### Try it
Read the records and gather each line that includes "breast".

### Data records

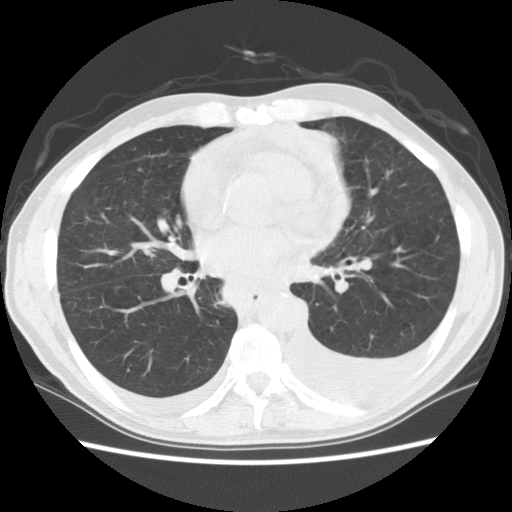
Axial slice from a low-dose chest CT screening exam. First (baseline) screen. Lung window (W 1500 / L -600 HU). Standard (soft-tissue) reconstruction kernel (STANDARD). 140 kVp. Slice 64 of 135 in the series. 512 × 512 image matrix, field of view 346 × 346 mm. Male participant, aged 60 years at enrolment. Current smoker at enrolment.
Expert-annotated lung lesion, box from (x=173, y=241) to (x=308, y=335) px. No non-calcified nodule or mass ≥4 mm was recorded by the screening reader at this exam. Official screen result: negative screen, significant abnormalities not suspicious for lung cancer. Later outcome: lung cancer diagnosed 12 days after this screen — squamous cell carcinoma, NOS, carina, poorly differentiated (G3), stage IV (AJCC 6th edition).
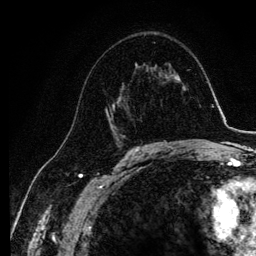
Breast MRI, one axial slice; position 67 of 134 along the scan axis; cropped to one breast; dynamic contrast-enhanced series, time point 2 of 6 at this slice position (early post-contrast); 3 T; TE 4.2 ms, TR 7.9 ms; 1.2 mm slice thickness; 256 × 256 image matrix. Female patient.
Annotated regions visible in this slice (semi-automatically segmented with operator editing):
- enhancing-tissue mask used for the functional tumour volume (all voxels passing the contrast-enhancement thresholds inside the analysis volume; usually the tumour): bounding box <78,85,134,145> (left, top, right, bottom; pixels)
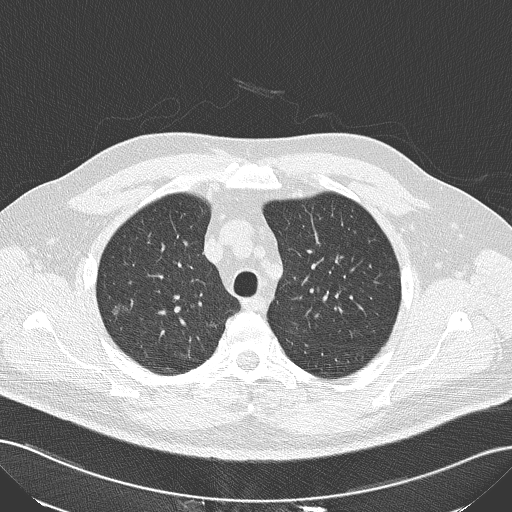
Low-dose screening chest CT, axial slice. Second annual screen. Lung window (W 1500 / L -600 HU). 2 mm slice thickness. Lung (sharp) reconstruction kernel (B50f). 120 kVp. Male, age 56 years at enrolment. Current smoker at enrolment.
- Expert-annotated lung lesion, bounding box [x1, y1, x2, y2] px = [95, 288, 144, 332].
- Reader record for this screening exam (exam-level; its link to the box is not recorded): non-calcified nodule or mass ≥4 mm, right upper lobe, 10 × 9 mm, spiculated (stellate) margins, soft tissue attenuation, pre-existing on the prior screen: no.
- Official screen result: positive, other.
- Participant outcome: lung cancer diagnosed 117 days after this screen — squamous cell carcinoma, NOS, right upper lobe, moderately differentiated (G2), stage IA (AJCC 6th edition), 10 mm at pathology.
--
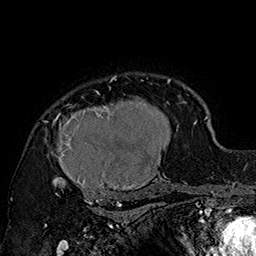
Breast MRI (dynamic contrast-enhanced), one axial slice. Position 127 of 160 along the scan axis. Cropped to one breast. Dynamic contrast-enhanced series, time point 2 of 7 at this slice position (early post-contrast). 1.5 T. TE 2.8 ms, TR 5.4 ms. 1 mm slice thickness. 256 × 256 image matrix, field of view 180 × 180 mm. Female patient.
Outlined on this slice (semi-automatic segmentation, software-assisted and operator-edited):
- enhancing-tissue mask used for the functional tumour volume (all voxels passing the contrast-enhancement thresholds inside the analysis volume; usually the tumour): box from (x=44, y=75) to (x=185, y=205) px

### Task solution
Breast MRI, one axial slice; position 67 of 134 along the scan axis; cropped to one breast; dynamic contrast-enhanced series, time point 2 of 6 at this slice position (early post-contrast); 3 T; TE 4.2 ms, TR 7.9 ms; 1.2 mm slice thickness; 256 × 256 image matrix. Female patient.
Breast MRI (dynamic contrast-enhanced), one axial slice. Position 127 of 160 along the scan axis. Cropped to one breast. Dynamic contrast-enhanced series, time point 2 of 7 at this slice position (early post-contrast). 1.5 T. TE 2.8 ms, TR 5.4 ms. 1 mm slice thickness. 256 × 256 image matrix, field of view 180 × 180 mm. Female patient.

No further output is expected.